Giorgetti doesn’t pretend to have answers. He knows that fashion can only play a small part in making people’s life better—but this is the tool he has at his disposal. “I don’t want to talk about politics, this is a dark, disquieting moment, and my priorities as a designer and a fashion consumer are shifting,” he said. “What I have a feel for now are consistent, well-made things, not fancy things.”

The first 10 looks of his collection were an impactful statement in total black—not the typical feisty explosion of MSGM sweat shirted energy. A boxy sharp-cut jacket in fuzzy black scuba worn over skintight techno lycra leggings read as a sort of manifesto of MSGM’s in-flux situation, which even included a long evening dress in dramatic black satin with sprouting feathers at the collar.
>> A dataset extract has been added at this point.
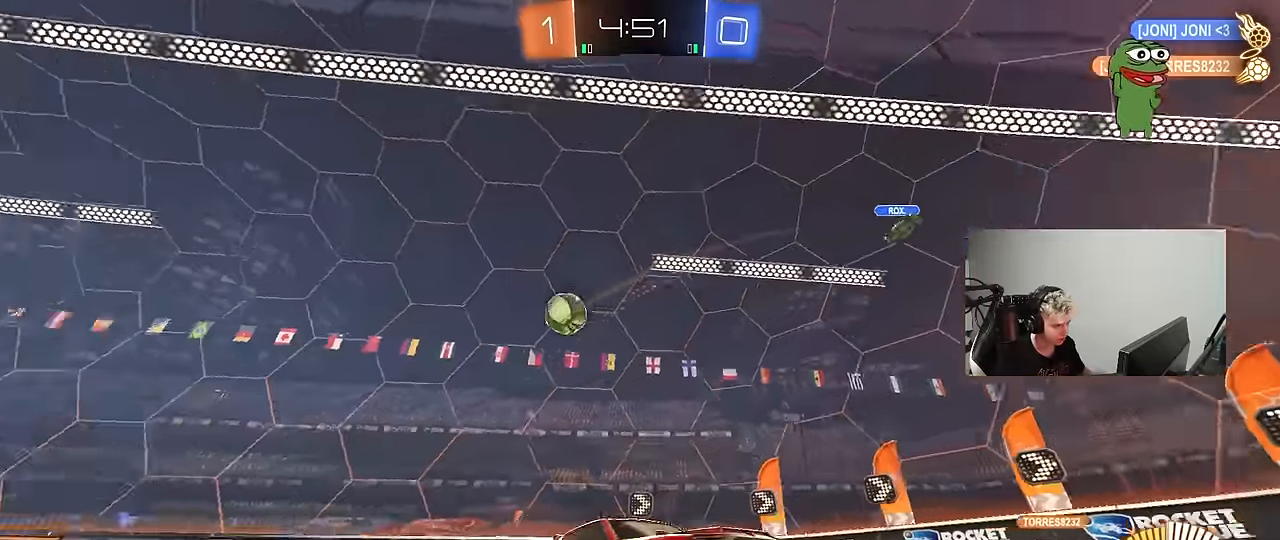
{"keys": ["d", "w"], "mouse": [], "mouse_move": "still", "events": [[84, "shift", "down"], [184, "shift", "up"], [367, "d", "up"], [417, "d", "down"]]}
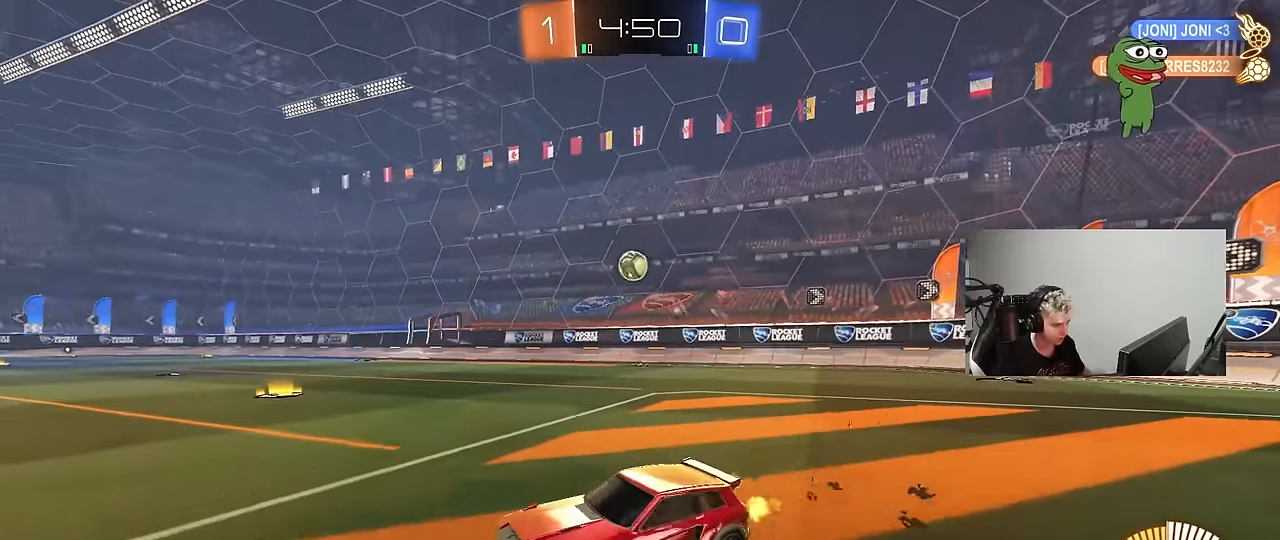
{"keys": ["d", "w"], "mouse": ["left"], "mouse_move": "still", "events": [[17, "shift", "down"], [100, "shift", "up"], [434, "mouse_left", "down"]]}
Unheard of at MSGM until today. “I’m having a serious total-black moment,” said Giorgetti. For the first time in many years, he was sporting not his usual oversized logo-ed hoodie, but a black tailored blazer from the men’s line. “Men look good in tailoring, no question,” he said. “I’m 45; I’m not a kid anymore. I’m an adult, and I’m actually enjoying it.”

Giorgetti focused more on shapes, and increased the quality of the fabrics. Style wise, the collection ticked all the boxes of Milan’s emerging (or already emerged) trends: sweeping greatcoats; minis versus maxis; precise tailoring; allover black; chunky knitted furs; slightly oversized blazers worn on bare legs as coat dresses; a hint of twisted Milanese bon-ton. The only trend lacking here was the ubiquitous slinky bodycon-ness. Although Giorgetti doesn’t really do sexy, there were a few skin-baring options to keep MSGM party animals happy—strapless or see-through tops over bralettes, ultra-mini minidresses in bonded brocade, barely-there miniskirts kept together by knotted bows.

Despite the heavy use of black here, Giorgetti isn’t attracted to darkness. He’s a born optimist, and he can see a silver lining even in the most dispiriting situation. He can’t help but be drawn to color, the stronger and more acid-hued the better. In the second part of the collection, he gave in to his unconditional love for an eye-popping palette. Citrus yellows, quartz greens, metallic mauves, emeralds, and orchid pinks made for a slightly overpowering counterbalance to the neat drama of black. MSGM stalwarts rejoice: the leopard isn’t ready to change his spots just yet.